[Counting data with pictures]
= Beginning of Section =

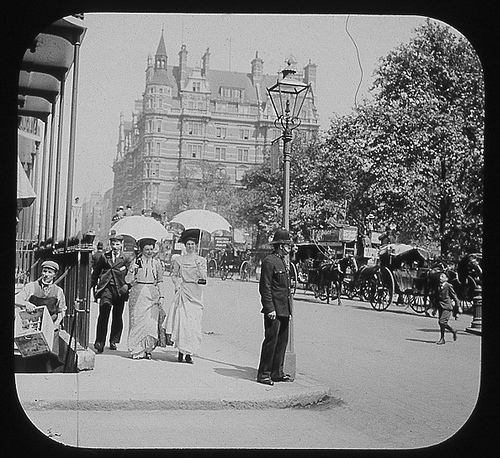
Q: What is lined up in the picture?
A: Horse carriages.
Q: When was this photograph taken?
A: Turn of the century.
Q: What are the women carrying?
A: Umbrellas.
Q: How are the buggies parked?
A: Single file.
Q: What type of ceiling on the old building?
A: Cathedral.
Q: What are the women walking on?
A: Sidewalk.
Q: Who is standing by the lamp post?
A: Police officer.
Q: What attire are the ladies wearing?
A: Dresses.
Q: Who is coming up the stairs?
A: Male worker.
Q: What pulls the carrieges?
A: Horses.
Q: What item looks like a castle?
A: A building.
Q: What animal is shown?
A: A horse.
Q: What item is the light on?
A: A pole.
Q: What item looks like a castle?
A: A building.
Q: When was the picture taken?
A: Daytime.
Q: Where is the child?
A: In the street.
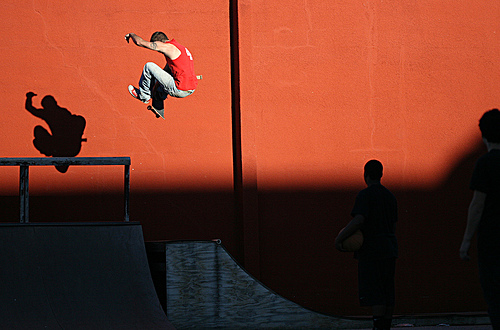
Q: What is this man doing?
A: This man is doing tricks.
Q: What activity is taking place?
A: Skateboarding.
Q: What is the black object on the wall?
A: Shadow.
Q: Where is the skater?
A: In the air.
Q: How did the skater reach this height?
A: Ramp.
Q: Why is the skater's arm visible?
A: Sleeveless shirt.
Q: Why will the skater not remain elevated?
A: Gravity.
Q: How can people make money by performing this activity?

= End of Section =

Arrange every line of the listing above as a numbered list, omitting blank lines and leaving out the pictures.

1. Q: What is lined up in the picture?
2. A: Horse carriages.
3. Q: When was this photograph taken?
4. A: Turn of the century.
5. Q: What are the women carrying?
6. A: Umbrellas.
7. Q: How are the buggies parked?
8. A: Single file.
9. Q: What type of ceiling on the old building?
10. A: Cathedral.
11. Q: What are the women walking on?
12. A: Sidewalk.
13. Q: Who is standing by the lamp post?
14. A: Police officer.
15. Q: What attire are the ladies wearing?
16. A: Dresses.
17. Q: Who is coming up the stairs?
18. A: Male worker.
19. Q: What pulls the carrieges?
20. A: Horses.
21. Q: What item looks like a castle?
22. A: A building.
23. Q: What animal is shown?
24. A: A horse.
25. Q: What item is the light on?
26. A: A pole.
27. Q: What item looks like a castle?
28. A: A building.
29. Q: When was the picture taken?
30. A: Daytime.
31. Q: Where is the child?
32. A: In the street.
33. Q: What is this man doing?
34. A: This man is doing tricks.
35. Q: What activity is taking place?
36. A: Skateboarding.
37. Q: What is the black object on the wall?
38. A: Shadow.
39. Q: Where is the skater?
40. A: In the air.
41. Q: How did the skater reach this height?
42. A: Ramp.
43. Q: Why is the skater's arm visible?
44. A: Sleeveless shirt.
45. Q: Why will the skater not remain elevated?
46. A: Gravity.
47. Q: How can people make money by performing this activity?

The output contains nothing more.